Miracle Mile evokes the fear its protagonist is feeling by making the experience of watching the movie congruent with Harry's plot arc. As he flails around looking for a loophole in the end of the world, you're flailing around trying to figure out what kind of movie this is and how to watch it. The normal plot components from a zombie movie—the vehicles, the weapons, the hyper-competent Denise Crosby—are shown and then taken away. Landa (Crosby) leaves our protagonist in the dust and Harry spends the rest of the movie trying to catch up with her. Of course, it doesn't work, and even if it did, it's far from clear that Landa will live much longer than Harry. This is the nightmare where you try things and none of them work.
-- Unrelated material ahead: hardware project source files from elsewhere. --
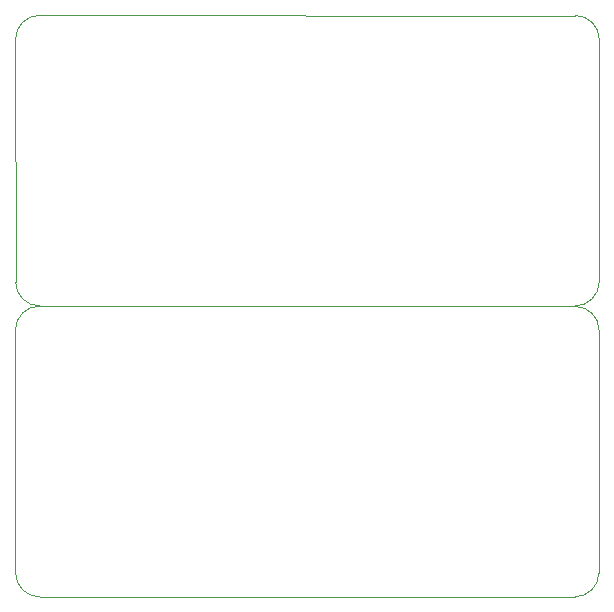
<source format=gbr>
%TF.GenerationSoftware,KiCad,Pcbnew,7.0.2*%
%TF.CreationDate,2023-04-27T09:09:24+02:00*%
%TF.ProjectId,STM32_RF,53544d33-325f-4524-962e-6b696361645f,rev?*%
%TF.SameCoordinates,Original*%
%TF.FileFunction,Profile,NP*%
%FSLAX46Y46*%
G04 Gerber Fmt 4.6, Leading zero omitted, Abs format (unit mm)*
G04 Created by KiCad (PCBNEW 7.0.2) date 2023-04-27 09:09:24*
%MOMM*%
%LPD*%
G01*
G04 APERTURE LIST*
%TA.AperFunction,Profile*%
%ADD10C,0.100000*%
%TD*%
G04 APERTURE END LIST*
D10*
X78768896Y-55955160D02*
X124122692Y-55977603D01*
X78768896Y-55955160D02*
G75*
G03*
X76714451Y-58009603I-17J-2054428D01*
G01*
X124104440Y-80568788D02*
G75*
G03*
X126136388Y-78536788I-40J2031988D01*
G01*
X126154692Y-58009603D02*
X126136388Y-78536788D01*
X126154692Y-58009603D02*
G75*
G03*
X124122692Y-55977603I-2032063J-63D01*
G01*
X76735951Y-78528565D02*
G75*
G03*
X78775950Y-80572494I2039959J-3966D01*
G01*
X76735951Y-78528565D02*
X76714451Y-58009603D01*
X124104440Y-80568788D02*
X78775950Y-80572494D01*
X126140241Y-82633189D02*
X126121937Y-103160374D01*
X124089989Y-105192374D02*
G75*
G03*
X126121937Y-103160374I-41J2031989D01*
G01*
X126140211Y-82633189D02*
G75*
G03*
X124108241Y-80601189I-2032011J-11D01*
G01*
X78754445Y-80578746D02*
G75*
G03*
X76700000Y-82633189I-17J-2054428D01*
G01*
X76721500Y-103152151D02*
G75*
G03*
X78761499Y-105196080I2039958J-3967D01*
G01*
X76721500Y-103152151D02*
X76700000Y-82633189D01*
X124089989Y-105192374D02*
X78761499Y-105196080D01*
X78754445Y-80578746D02*
X124108241Y-80601189D01*
M02*

</source>
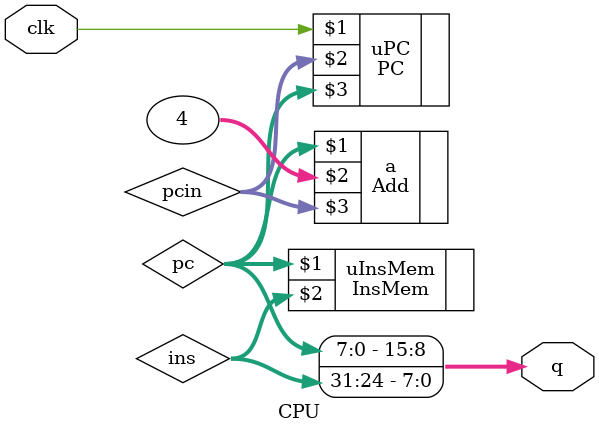
<source format=v>
module CPU(input clk,output wire[15:0] q);
    wire[31:0] pc;
    wire [31:0] pcin;
    wire[31:0] ins;
    assign q[15:8] = pc[7:0];
    assign q[7:0] = ins[31:24];
    PC uPC(clk,pcin,pc);
    Add a(pc,4,pcin);
    InsMem uInsMem (pc,ins);
endmodule
</source>
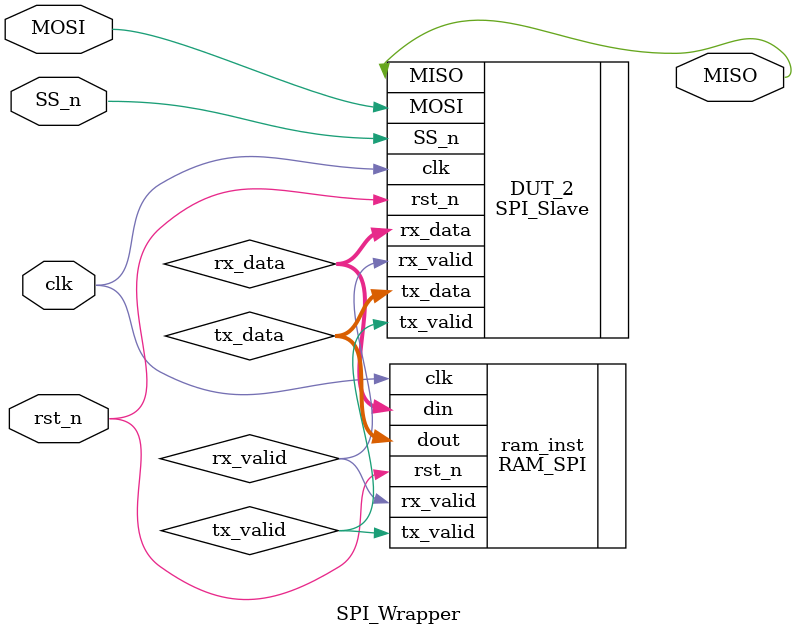
<source format=v>
module SPI_Wrapper(clk,rst_n,MOSI,MISO,SS_n);
  // Ports
  input clk,rst_n,MOSI,SS_n;
  output MISO;
  // Internal Signals
  wire rx_valid,tx_valid;
  wire [9:0] rx_data;
  wire [7:0] tx_data;
  // Instantiation
  RAM_SPI ram_inst(.clk(clk),.rst_n(rst_n),.din(rx_data),.rx_valid(rx_valid),.dout(tx_data),.tx_valid(tx_valid));
  SPI_Slave DUT_2(.clk(clk),.rst_n(rst_n),.MOSI(MOSI),.MISO(MISO),.SS_n(SS_n),.rx_data(rx_data),.rx_valid(rx_valid),
                  .tx_data(tx_data),.tx_valid(tx_valid));
endmodule
</source>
It is also my personal nightmare. I grew up in the Los Angeles of this movie and my father's postcards: Wilshire Boulevard, Fairfax, the La Brea Tar Pits. It's a place of bright lights and high contrast: malls frosted in neon, sunsets and fountains. Film noir shows the corruption beneath this bright facade; Miracle Mile allows us to believe the facade, shows the blossoming of love, and then just blows it all up.

This is what to be afraid of in 1988, and now. This thing we've built could just go away, forever, in moments, for no reason at all. The bad things in other movies are just metaphors for this.

The worst part in Miracle Mile isn't even the nuclear explosions; those are the gravestone on a civilization that has already collapsed. It collapses in minutes, like, when Harry's in the bathroom or something. There's a pretty good comic miniseries called "Memetic" which covers the same ground but also introduces a lot of body horror, so YMMV.

In a normal emergency people will band together and help each other, but Miracle Mile says that in the apocalypse all bets are off. This Prisoner's Dilemma will not have any further iterations, so you might as well go out with one last Defect. Despite it all, a few people choose Cooperate. It does no good, but at least they die well. That's what passes for hope in this movie.